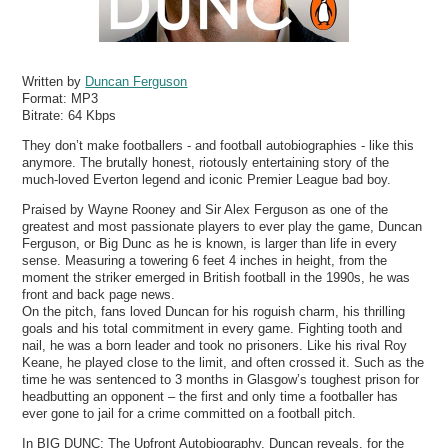
Written by
Duncan Ferguson
Format:
MP3
Bitrate:
64 Kbps
They don’t make footballers - and football autobiographies - like this
anymore. The brutally honest, riotously entertaining story of the
much-loved Everton legend and iconic Premier League bad boy.
Praised by Wayne Rooney and Sir Alex Ferguson as one of the
greatest and most passionate players to ever play the game, Duncan
Ferguson, or Big Dunc as he is known, is larger than life in every
sense. Measuring a towering 6 feet 4 inches in height, from the
moment the striker emerged in British football in the 1990s, he was
front and back page news.
On the pitch, fans loved Duncan for his roguish charm, his thrilling
goals and his total commitment in every game. Fighting tooth and
nail, he was a born leader and took no prisoners. Like his rival Roy
Keane, he played close to the limit, and often crossed it. Such as the
time he was sentenced to 3 months in Glasgow’s toughest prison for
headbutting an opponent – the first and only time a footballer has
ever gone to jail for a crime committed on a football pitch.
In BIG DUNC: The Upfront Autobiography, Duncan reveals, for the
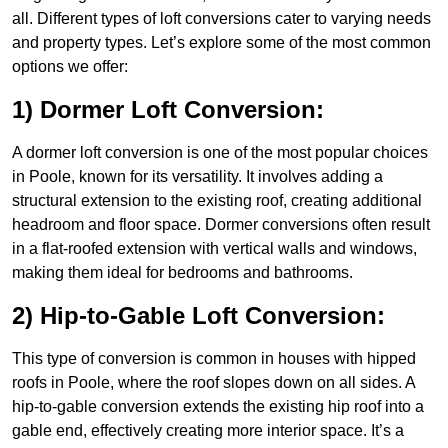
all. Different types of loft conversions cater to varying needs
and property types. Let’s explore some of the most common
options we offer:
1) Dormer Loft Conversion:
A dormer loft conversion is one of the most popular choices
in Poole, known for its versatility. It involves adding a
structural extension to the existing roof, creating additional
headroom and floor space. Dormer conversions often result
in a flat-roofed extension with vertical walls and windows,
making them ideal for bedrooms and bathrooms.
2) Hip-to-Gable Loft Conversion:
This type of conversion is common in houses with hipped
roofs in Poole, where the roof slopes down on all sides. A
hip-to-gable conversion extends the existing hip roof into a
gable end, effectively creating more interior space. It’s a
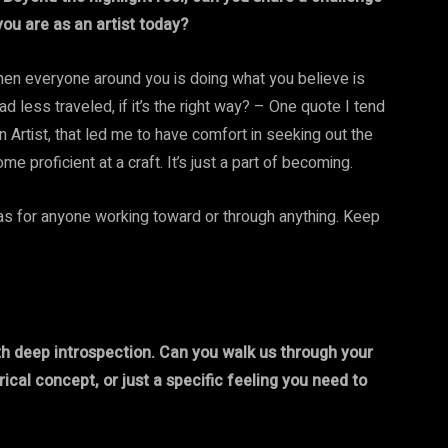
ou are as an artist today?
. When everyone around you is doing what you believe is
d less traveled, if it’s the right way? – One quote I tend
 an Artist, that led me to have comfort in seeking out the
e proficient at a craft. It’s just a part of becoming.
 was for anyone working toward or through anything. Keep
ith deep introspection. Can you walk us through your
ical concept, or just a specific feeling you need to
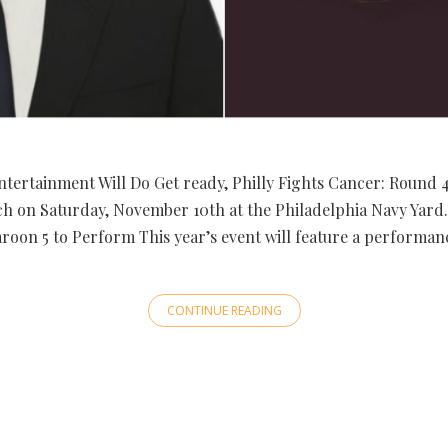
ntertainment Will Do Get ready, Philly Fights Cancer: Round 
ch on Saturday, November 10th at the Philadelphia Navy Yard. 
roon 5 to Perform This year’s event will feature a performan
CONTINUE READING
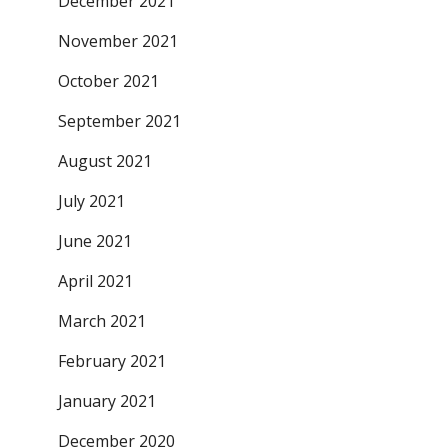
December 2021
November 2021
October 2021
September 2021
August 2021
July 2021
June 2021
April 2021
March 2021
February 2021
January 2021
December 2020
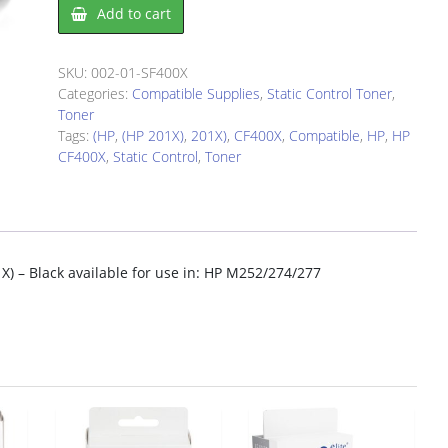
HP
Add to cart
CF400X
(HP
201X)
SKU:
002-01-SF400X
-
Categories:
Compatible Supplies
,
Static Control Toner
,
Black
Toner
quantity
Tags:
(HP
,
(HP 201X)
,
201X)
,
CF400X
,
Compatible
,
HP
,
HP
CF400X
,
Static Control
,
Toner
X) – Black available for use in: HP M252/274/277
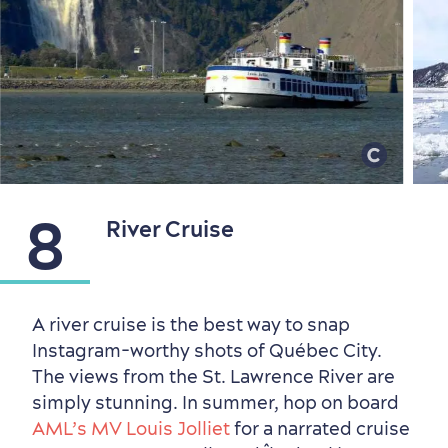
8
River Cruise
A river cruise is the best way to snap
Instagram-worthy shots of Québec City.
The views from the St. Lawrence River are
simply stunning. In summer, hop on board
AML’s MV Louis Jolliet
for a narrated cruise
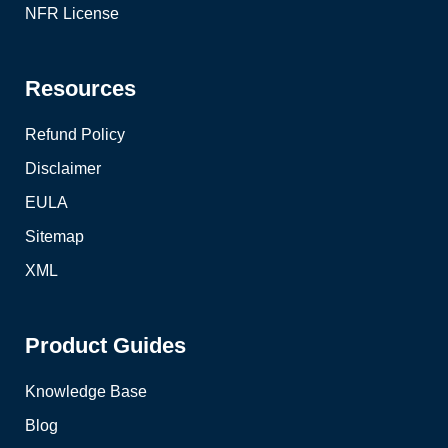
NFR License
Resources
Refund Policy
Disclaimer
EULA
Sitemap
XML
Product Guides
Knowledge Base
Blog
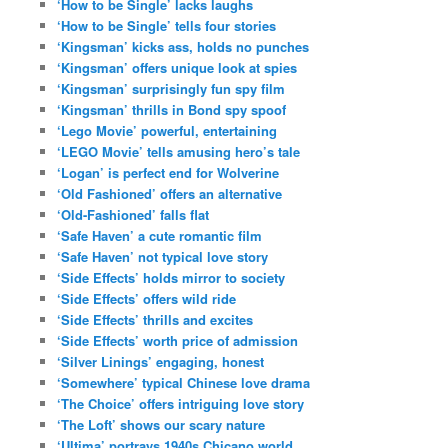
‘How to be Single’ lacks laughs
‘How to be Single’ tells four stories
‘Kingsman’ kicks ass, holds no punches
‘Kingsman’ offers unique look at spies
‘Kingsman’ surprisingly fun spy film
‘Kingsman’ thrills in Bond spy spoof
‘Lego Movie’ powerful, entertaining
‘LEGO Movie’ tells amusing hero’s tale
‘Logan’ is perfect end for Wolverine
‘Old Fashioned’ offers an alternative
‘Old-Fashioned’ falls flat
‘Safe Haven’ a cute romantic film
‘Safe Haven’ not typical love story
‘Side Effects’ holds mirror to society
‘Side Effects’ offers wild ride
‘Side Effects’ thrills and excites
‘Side Effects’ worth price of admission
‘Silver Linings’ engaging, honest
‘Somewhere’ typical Chinese love drama
‘The Choice’ offers intriguing love story
‘The Loft’ shows our scary nature
‘Ultima’ portrays 1940s Chicano world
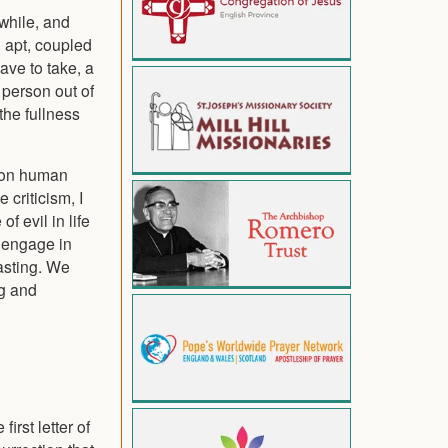
awhile, and
o apt, coupled
ave to take, a
 person out of
the fullness
gy on human
 criticism, I
 evil in life
o engage in
fasting. We
ng and
irst letter of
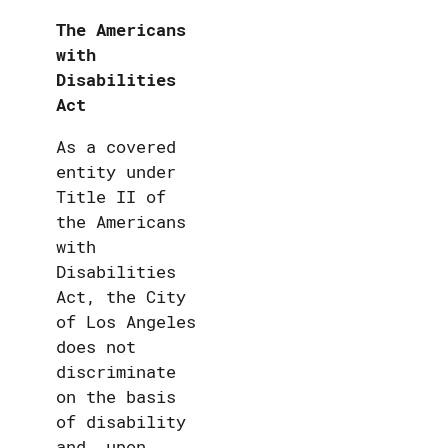
The Americans
with
Disabilities
Act
As a covered
entity under
Title II of
the Americans
with
Disabilities
Act, the City
of Los Angeles
does not
discriminate
on the basis
of disability
and, upon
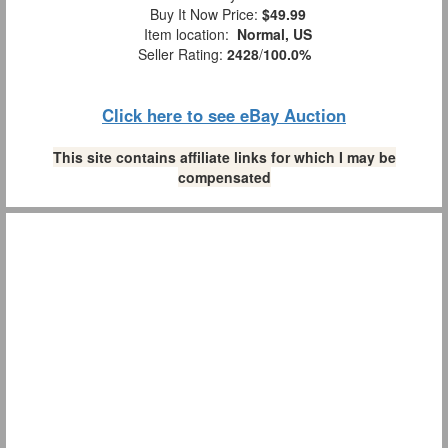
Buy It Now Price:
$49.99
Item location:
Normal, US
Seller Rating:
2428
/
100.0%
Click here to see eBay Auction
This site contains affiliate links for which I may be
compensated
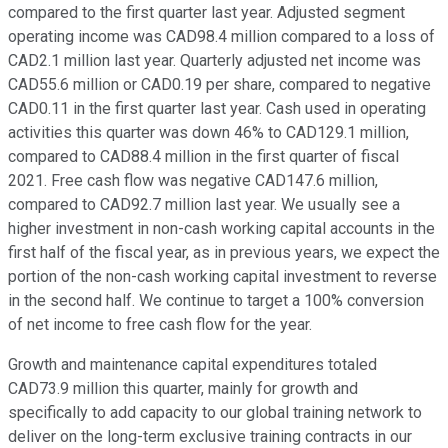
compared to the first quarter last year. Adjusted segment
operating income was CAD98.4 million compared to a loss of
CAD2.1 million last year. Quarterly adjusted net income was
CAD55.6 million or CAD0.19 per share, compared to negative
CAD0.11 in the first quarter last year. Cash used in operating
activities this quarter was down 46% to CAD129.1 million,
compared to CAD88.4 million in the first quarter of fiscal
2021. Free cash flow was negative CAD147.6 million,
compared to CAD92.7 million last year. We usually see a
higher investment in non-cash working capital accounts in the
first half of the fiscal year, as in previous years, we expect the
portion of the non-cash working capital investment to reverse
in the second half. We continue to target a 100% conversion
of net income to free cash flow for the year.
Growth and maintenance capital expenditures totaled
CAD73.9 million this quarter, mainly for growth and
specifically to add capacity to our global training network to
deliver on the long-term exclusive training contracts in our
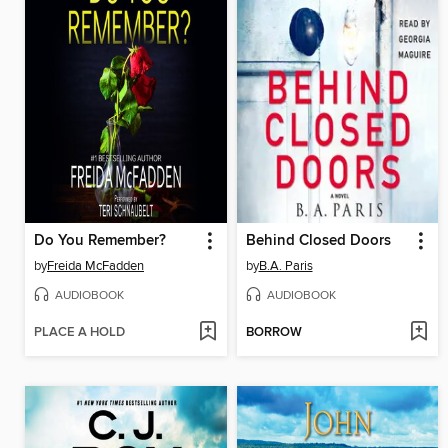
Do You Remember?
Behind Closed Doors
by
Freida McFadden
by
B.A. Paris
AUDIOBOOK
AUDIOBOOK
PLACE A HOLD
BORROW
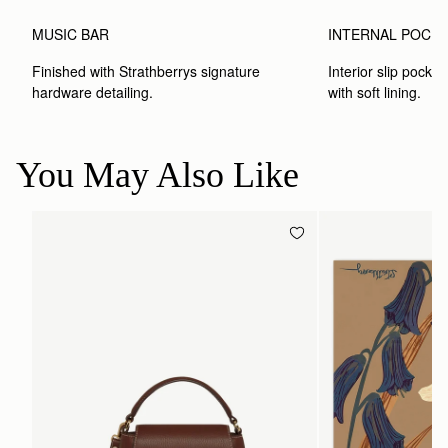
MUSIC BAR
INTERNAL POCK
Finished with Strathberrys signature 
Interior slip pocket
hardware detailing.
with soft lining.
You May Also Like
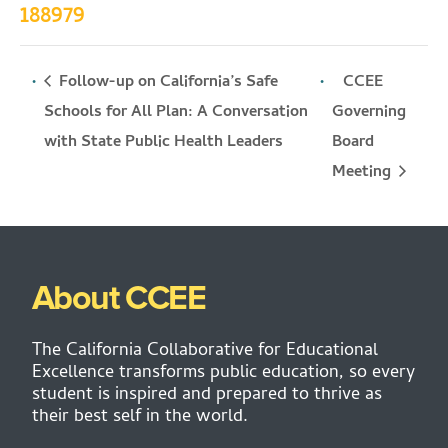
188979
Follow-up on California’s Safe
CCEE
Schools for All Plan: A Conversation
Governing
Board
with State Public Health Leaders
Meeting
About CCEE
The California Collaborative for Educational
Excellence transforms public education, so every
student is inspired and prepared to thrive as
their best self in the world.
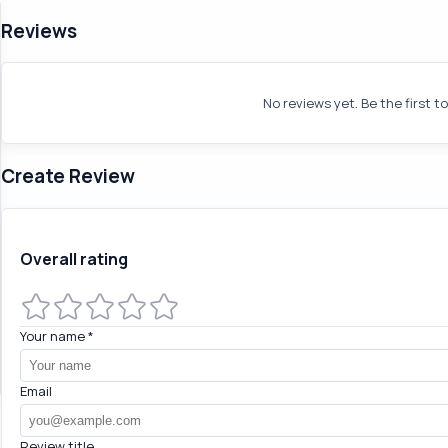
Reviews
No reviews yet. Be the first t
Create Review
Overall rating
Your name
*
Email
Review title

:: Exercise brief ::
From the start of the records through the line containing "much-loved Everton legend", rewrite the text with "footballers" swapped for "athletes" and nothing else changed. Omit the picture markers.

:: Result of the task ::
Written by
Duncan Ferguson
Format:
MP3
Bitrate:
64 Kbps
They don’t make athletes - and football autobiographies - like this
anymore. The brutally honest, riotously entertaining story of the
much-loved Everton legend and iconic Premier League bad boy.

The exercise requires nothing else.